### WHAT NEEDS TO BE DONE:
Return, word for word, the lines of the listing below from the one with "257 228 4223" through the one with "187 179 7625", and no other lines.

### PROVIDED RECORDS:
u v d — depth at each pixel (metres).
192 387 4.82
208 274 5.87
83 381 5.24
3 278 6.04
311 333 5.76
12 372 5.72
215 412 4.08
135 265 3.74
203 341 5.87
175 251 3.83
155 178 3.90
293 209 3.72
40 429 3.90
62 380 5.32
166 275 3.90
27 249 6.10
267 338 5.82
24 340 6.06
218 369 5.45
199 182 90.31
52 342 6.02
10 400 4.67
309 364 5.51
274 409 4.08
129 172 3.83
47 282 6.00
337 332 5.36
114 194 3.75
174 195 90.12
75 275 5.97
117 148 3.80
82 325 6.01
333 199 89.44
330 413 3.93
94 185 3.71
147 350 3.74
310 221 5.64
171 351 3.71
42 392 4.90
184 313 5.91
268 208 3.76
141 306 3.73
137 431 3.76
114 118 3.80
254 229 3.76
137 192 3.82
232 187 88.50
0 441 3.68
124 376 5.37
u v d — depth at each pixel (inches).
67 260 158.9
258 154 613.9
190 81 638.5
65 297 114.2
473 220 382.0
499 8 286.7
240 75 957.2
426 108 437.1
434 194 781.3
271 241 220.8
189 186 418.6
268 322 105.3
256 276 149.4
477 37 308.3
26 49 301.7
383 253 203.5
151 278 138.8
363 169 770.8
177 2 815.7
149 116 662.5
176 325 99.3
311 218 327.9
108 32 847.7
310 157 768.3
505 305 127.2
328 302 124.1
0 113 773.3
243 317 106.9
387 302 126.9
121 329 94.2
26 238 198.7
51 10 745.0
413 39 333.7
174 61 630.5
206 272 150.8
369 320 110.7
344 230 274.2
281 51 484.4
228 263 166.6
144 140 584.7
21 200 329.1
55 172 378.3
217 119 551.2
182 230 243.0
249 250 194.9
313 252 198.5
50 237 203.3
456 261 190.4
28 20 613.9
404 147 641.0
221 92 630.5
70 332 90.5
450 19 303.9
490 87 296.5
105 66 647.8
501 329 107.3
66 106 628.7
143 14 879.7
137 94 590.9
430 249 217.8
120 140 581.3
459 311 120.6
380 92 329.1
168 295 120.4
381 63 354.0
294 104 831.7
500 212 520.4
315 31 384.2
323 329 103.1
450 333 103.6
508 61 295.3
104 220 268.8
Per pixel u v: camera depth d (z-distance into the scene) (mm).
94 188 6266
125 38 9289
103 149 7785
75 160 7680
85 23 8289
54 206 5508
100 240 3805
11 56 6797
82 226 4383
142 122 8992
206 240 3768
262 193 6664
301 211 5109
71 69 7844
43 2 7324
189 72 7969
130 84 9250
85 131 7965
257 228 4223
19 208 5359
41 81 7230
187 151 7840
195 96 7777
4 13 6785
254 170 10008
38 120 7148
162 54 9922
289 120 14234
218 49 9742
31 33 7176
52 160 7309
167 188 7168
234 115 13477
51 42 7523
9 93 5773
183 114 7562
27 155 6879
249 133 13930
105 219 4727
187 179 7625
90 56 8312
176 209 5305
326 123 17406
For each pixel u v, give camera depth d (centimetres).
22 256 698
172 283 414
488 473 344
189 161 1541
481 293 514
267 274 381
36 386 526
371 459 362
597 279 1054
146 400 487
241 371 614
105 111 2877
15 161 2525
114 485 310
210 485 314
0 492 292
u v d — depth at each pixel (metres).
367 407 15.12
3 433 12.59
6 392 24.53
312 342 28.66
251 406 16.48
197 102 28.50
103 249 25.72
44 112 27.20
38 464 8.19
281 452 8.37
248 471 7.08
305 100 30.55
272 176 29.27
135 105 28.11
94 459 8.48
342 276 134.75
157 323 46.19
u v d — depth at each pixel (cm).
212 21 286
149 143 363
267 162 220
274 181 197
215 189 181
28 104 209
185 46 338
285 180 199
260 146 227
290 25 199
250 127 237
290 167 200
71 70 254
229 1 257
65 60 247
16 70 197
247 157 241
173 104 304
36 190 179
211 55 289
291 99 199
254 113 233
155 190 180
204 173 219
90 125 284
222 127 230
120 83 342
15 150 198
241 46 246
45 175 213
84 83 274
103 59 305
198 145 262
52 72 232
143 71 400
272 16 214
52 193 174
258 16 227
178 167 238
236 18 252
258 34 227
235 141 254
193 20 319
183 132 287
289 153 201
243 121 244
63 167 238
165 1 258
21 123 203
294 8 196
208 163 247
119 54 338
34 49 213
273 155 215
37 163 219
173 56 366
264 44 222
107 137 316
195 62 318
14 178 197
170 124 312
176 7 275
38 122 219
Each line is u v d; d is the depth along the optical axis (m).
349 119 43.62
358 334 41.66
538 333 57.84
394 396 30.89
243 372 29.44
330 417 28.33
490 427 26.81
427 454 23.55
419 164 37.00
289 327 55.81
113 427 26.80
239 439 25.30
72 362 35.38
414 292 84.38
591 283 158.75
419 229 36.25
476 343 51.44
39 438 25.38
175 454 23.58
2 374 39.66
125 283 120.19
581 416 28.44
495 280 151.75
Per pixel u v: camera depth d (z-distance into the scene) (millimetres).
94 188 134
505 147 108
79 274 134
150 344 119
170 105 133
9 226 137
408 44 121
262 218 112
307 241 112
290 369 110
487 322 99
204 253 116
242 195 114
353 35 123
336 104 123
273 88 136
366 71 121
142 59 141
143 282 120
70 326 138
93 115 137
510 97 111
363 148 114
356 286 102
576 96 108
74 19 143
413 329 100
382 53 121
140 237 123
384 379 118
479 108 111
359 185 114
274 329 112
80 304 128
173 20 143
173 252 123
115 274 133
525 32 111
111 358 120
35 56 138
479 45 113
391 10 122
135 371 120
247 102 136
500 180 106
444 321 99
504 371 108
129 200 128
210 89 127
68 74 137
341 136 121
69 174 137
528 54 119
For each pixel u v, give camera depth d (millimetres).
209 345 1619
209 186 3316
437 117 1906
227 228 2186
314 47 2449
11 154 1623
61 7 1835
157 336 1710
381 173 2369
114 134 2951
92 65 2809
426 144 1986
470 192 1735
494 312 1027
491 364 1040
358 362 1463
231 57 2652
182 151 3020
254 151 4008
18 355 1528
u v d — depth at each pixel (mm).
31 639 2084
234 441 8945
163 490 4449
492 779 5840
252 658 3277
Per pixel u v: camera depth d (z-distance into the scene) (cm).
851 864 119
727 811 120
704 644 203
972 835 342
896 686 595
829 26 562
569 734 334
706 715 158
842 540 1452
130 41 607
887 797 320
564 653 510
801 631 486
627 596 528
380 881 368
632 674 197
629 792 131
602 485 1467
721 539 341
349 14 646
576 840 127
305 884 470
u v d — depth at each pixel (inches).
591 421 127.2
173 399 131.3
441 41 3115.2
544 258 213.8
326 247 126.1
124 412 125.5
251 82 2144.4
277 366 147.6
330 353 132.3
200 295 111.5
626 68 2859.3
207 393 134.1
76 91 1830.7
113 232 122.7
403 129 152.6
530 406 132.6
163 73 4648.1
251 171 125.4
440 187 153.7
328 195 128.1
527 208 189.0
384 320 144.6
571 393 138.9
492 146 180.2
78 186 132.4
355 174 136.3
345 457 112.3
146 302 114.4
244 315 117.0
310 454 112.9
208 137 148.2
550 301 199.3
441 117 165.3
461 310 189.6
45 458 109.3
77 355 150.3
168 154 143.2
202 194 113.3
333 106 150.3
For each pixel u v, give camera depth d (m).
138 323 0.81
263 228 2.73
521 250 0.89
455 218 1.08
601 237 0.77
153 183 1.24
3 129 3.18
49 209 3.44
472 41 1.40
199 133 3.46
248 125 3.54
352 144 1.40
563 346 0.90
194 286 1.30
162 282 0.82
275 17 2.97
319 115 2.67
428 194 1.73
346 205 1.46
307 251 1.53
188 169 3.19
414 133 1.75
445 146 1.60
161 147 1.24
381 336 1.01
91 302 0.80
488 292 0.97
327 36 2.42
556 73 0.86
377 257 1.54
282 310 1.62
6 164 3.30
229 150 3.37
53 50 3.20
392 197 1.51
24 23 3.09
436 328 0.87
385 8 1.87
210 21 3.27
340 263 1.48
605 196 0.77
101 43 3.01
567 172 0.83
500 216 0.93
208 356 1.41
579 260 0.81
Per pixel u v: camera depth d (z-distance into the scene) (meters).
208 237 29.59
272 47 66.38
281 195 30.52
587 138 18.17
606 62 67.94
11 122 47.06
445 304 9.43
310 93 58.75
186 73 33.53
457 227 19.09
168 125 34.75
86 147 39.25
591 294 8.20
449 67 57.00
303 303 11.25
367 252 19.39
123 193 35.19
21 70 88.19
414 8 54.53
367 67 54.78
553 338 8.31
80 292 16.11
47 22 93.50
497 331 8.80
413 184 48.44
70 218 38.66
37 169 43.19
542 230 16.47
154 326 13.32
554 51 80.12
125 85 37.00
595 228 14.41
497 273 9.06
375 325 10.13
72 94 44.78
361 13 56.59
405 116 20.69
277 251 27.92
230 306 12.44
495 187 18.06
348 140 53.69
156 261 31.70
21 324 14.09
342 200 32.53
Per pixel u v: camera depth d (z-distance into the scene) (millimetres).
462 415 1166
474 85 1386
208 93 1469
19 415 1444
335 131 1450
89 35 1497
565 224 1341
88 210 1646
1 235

### THE COMPLETED TASK:
257 228 4223
19 208 5359
41 81 7230
187 151 7840
195 96 7777
4 13 6785
254 170 10008
38 120 7148
162 54 9922
289 120 14234
218 49 9742
31 33 7176
52 160 7309
167 188 7168
234 115 13477
51 42 7523
9 93 5773
183 114 7562
27 155 6879
249 133 13930
105 219 4727
187 179 7625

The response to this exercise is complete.